For many people, sustainability is still a new or misunderstood concept. For many others, like “green”, sustainability it is quickly becoming a buzzword with little meaning. It has become a marketing term to peddle products to a hip and progressive population.
At it’s core, sustainability means the ability to sustain or endure – and this has deep implications. Far from choosing new products in our consumer culture, sustainability has to do with a quality of life that has the potential to endure generation to generation. It has to do with a reverence and nurturing of life. At it’s best, it is a holistic concept that includes our social interactions, our economic structures, and the physical environment that we share.
Foundational to a holistic perspective on sustainability is an understanding of Permaculture Design. While sustainability has become popularized over the past decade, Permaculture Design, established in the late 1970’s, provides support and clarity for the issues at hand. With very clear ethics and principles, Permaculture Design provides a system that a holistic understanding of sustainability can be built on.

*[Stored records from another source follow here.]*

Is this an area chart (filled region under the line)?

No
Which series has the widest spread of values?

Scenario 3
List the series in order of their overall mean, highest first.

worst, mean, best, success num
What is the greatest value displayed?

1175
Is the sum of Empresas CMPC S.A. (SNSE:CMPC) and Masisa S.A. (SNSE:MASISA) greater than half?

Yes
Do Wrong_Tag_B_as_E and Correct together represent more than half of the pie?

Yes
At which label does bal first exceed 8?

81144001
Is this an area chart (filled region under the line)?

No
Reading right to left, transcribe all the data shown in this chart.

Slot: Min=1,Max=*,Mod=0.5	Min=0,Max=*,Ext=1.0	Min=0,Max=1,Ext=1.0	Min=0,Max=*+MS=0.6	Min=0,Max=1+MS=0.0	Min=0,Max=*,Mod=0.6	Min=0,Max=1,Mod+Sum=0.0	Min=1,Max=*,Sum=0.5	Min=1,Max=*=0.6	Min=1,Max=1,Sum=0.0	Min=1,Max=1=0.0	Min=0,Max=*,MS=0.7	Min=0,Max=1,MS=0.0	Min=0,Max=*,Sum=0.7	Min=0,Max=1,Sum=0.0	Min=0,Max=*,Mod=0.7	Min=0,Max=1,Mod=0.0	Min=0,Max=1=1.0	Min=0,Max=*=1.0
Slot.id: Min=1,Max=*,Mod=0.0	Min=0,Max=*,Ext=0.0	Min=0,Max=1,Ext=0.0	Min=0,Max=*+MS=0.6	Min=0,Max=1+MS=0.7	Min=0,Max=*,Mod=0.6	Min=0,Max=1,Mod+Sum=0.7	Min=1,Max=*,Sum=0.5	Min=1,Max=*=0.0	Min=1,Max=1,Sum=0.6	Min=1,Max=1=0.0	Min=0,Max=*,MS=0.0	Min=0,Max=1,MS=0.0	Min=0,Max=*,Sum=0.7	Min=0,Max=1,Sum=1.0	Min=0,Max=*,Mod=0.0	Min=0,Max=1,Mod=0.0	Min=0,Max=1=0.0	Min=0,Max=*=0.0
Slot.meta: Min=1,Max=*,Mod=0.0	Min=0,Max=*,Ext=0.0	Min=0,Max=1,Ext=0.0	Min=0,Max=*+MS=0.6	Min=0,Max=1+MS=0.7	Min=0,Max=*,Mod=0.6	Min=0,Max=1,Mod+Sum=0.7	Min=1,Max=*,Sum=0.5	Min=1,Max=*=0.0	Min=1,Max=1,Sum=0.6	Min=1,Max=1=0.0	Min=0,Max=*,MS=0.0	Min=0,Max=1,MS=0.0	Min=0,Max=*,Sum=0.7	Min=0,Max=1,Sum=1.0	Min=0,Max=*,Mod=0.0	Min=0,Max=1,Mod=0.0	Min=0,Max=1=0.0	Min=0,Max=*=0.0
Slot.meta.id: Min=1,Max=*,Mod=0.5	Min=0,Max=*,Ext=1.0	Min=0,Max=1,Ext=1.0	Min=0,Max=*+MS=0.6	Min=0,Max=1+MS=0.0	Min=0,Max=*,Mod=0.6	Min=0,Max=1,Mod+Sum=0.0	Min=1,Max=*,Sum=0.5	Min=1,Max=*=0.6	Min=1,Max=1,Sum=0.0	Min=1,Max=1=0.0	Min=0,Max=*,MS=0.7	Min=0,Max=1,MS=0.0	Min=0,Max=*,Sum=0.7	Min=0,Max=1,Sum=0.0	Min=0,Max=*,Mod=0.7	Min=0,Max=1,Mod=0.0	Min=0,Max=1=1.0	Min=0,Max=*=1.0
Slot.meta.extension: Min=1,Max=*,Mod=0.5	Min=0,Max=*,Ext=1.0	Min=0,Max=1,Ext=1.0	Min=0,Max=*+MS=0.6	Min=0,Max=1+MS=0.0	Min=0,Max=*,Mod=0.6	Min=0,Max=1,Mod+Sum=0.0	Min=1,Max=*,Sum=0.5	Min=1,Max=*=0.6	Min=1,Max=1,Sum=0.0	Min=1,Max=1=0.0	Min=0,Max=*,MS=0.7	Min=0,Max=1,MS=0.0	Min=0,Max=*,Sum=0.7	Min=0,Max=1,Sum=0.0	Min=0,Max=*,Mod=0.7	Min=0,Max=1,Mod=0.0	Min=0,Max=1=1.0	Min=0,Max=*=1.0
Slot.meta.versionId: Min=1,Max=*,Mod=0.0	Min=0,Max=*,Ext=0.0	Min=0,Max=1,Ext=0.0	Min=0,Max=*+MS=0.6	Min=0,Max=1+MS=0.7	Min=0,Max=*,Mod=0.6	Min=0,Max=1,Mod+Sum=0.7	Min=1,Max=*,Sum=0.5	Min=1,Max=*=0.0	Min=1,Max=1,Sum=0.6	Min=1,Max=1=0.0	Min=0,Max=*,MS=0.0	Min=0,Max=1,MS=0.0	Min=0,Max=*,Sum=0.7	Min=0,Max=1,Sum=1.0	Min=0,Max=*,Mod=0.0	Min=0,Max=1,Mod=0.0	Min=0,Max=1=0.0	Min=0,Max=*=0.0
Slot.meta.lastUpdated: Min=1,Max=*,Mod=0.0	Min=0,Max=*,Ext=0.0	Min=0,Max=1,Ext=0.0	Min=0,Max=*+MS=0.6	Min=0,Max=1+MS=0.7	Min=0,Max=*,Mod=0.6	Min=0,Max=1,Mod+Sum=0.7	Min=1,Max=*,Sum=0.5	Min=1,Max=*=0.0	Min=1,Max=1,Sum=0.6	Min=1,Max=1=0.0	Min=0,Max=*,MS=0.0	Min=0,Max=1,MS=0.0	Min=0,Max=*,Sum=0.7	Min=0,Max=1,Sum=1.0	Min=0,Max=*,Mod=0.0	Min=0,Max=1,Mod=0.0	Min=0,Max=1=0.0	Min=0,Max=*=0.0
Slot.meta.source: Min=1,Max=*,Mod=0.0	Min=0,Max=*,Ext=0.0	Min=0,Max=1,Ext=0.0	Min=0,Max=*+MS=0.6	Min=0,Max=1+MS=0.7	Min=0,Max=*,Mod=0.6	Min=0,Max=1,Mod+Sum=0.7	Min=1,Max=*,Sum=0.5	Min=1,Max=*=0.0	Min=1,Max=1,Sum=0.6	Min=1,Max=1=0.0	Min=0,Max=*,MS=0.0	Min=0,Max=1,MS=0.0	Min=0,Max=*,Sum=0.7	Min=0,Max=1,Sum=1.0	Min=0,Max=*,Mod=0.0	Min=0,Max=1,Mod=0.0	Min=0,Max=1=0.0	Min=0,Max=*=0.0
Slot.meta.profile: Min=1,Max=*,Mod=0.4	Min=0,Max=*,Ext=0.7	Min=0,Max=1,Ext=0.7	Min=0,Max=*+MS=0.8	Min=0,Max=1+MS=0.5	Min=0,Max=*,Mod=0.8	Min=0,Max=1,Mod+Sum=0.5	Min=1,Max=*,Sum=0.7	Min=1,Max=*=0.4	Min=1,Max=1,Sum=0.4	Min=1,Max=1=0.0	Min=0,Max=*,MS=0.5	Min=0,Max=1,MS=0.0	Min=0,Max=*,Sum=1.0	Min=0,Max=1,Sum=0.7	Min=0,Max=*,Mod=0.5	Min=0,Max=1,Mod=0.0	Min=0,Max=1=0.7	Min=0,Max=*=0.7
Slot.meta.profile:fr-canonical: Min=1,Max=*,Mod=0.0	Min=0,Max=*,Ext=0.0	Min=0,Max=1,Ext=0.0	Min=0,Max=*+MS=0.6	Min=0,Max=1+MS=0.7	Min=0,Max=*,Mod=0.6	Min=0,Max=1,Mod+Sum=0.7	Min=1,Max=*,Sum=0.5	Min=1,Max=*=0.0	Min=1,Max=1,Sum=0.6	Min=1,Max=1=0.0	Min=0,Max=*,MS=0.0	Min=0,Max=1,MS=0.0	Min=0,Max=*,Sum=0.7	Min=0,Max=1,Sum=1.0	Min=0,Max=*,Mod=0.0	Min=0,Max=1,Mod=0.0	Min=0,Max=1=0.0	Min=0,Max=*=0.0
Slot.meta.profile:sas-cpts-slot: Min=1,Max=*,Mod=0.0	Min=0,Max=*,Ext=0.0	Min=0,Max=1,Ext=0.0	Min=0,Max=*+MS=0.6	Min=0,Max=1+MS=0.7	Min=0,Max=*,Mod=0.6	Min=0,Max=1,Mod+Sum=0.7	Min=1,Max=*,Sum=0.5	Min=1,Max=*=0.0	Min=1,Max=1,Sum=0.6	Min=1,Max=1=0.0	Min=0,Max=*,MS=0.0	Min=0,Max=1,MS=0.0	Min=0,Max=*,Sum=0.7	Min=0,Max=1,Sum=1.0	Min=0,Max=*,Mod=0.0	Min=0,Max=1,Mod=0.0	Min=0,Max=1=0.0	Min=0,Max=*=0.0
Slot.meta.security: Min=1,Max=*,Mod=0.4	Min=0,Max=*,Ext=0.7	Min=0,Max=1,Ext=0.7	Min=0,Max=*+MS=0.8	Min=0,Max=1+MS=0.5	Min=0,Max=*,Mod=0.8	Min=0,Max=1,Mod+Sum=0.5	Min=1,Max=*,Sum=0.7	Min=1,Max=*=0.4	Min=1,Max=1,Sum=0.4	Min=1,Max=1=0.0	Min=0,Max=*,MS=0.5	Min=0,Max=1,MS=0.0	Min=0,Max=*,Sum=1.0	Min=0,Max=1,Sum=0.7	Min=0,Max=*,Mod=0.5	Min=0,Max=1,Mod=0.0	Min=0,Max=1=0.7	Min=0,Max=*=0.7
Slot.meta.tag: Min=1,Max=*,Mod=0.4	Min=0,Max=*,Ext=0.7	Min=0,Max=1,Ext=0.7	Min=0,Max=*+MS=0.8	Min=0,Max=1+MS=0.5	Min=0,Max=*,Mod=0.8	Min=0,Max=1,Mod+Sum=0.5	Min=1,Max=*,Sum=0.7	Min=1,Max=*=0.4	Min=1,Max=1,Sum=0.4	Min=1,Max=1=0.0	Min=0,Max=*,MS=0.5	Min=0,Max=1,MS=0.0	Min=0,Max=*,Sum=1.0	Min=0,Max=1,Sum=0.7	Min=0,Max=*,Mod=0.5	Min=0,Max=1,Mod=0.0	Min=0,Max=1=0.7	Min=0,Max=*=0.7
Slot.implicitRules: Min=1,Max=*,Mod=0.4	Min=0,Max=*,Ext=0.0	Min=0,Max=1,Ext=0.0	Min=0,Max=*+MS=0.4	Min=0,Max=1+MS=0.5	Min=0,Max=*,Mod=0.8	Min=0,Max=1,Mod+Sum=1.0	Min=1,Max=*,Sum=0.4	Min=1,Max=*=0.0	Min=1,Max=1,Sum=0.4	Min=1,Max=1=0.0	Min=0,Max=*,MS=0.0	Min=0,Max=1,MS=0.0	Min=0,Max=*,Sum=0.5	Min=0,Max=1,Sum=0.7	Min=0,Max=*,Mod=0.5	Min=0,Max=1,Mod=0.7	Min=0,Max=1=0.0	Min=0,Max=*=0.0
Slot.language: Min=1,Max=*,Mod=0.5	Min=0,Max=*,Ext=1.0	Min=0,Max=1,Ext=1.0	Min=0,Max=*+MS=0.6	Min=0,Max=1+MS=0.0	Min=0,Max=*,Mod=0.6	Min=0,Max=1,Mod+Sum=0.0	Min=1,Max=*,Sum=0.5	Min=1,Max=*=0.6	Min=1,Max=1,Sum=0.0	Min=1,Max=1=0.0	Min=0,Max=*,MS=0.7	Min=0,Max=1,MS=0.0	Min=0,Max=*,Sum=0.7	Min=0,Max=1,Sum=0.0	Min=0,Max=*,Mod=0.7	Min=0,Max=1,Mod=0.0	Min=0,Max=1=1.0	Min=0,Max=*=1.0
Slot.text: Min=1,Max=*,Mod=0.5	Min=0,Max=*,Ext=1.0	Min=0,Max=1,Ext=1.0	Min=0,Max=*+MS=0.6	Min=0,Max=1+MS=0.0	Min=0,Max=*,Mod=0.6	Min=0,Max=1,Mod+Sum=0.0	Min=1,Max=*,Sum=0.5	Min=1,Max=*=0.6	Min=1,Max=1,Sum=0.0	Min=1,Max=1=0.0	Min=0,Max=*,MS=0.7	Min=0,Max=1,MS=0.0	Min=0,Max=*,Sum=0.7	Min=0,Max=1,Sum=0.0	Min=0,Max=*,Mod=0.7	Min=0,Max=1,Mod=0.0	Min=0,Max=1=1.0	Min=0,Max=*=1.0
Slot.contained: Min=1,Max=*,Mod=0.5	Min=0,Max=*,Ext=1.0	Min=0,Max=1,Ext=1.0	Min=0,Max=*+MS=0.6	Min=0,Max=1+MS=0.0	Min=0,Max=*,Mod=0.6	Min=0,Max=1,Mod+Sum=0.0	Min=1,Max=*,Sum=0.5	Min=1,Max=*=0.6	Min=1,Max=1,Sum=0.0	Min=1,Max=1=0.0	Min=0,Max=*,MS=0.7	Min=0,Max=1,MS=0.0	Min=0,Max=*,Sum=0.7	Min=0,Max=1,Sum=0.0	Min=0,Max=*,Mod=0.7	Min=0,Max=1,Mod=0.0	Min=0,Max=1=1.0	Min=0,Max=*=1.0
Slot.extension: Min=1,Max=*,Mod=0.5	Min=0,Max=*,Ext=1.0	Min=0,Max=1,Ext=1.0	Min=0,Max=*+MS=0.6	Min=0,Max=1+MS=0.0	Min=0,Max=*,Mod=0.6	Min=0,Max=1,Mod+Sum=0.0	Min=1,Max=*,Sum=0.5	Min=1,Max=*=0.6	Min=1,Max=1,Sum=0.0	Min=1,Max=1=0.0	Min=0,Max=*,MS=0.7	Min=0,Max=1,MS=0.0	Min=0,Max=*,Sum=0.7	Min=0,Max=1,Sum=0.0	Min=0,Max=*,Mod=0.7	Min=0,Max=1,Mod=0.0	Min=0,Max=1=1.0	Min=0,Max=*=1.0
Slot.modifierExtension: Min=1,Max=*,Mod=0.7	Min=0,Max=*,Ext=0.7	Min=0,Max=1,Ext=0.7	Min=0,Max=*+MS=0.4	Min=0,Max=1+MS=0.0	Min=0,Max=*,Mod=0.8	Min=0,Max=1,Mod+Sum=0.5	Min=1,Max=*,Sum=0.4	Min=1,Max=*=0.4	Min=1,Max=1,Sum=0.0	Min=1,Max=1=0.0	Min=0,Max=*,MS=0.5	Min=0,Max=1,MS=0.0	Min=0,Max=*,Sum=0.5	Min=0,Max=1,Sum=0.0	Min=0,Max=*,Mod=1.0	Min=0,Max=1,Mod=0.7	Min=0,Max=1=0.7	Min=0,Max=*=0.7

The Permaculture Ethics provide a grounding and sense of place in the larger scheme of things, and serve as a guidepost to right livelihood in relationship to the global community and the environment. It acknowledges a basic life ethic, which recognizes the intrinsic worth of every living thing.
- Care of Earth
…includes all living and non-living things – plants, animals, land, water and air - Care of People
…promotes self-reliance and community responsibility – access to resources necessary for existence - Fair Share
…sets voluntary limits to population and consumption – distributes surplus to achieve the aims of earth and people care.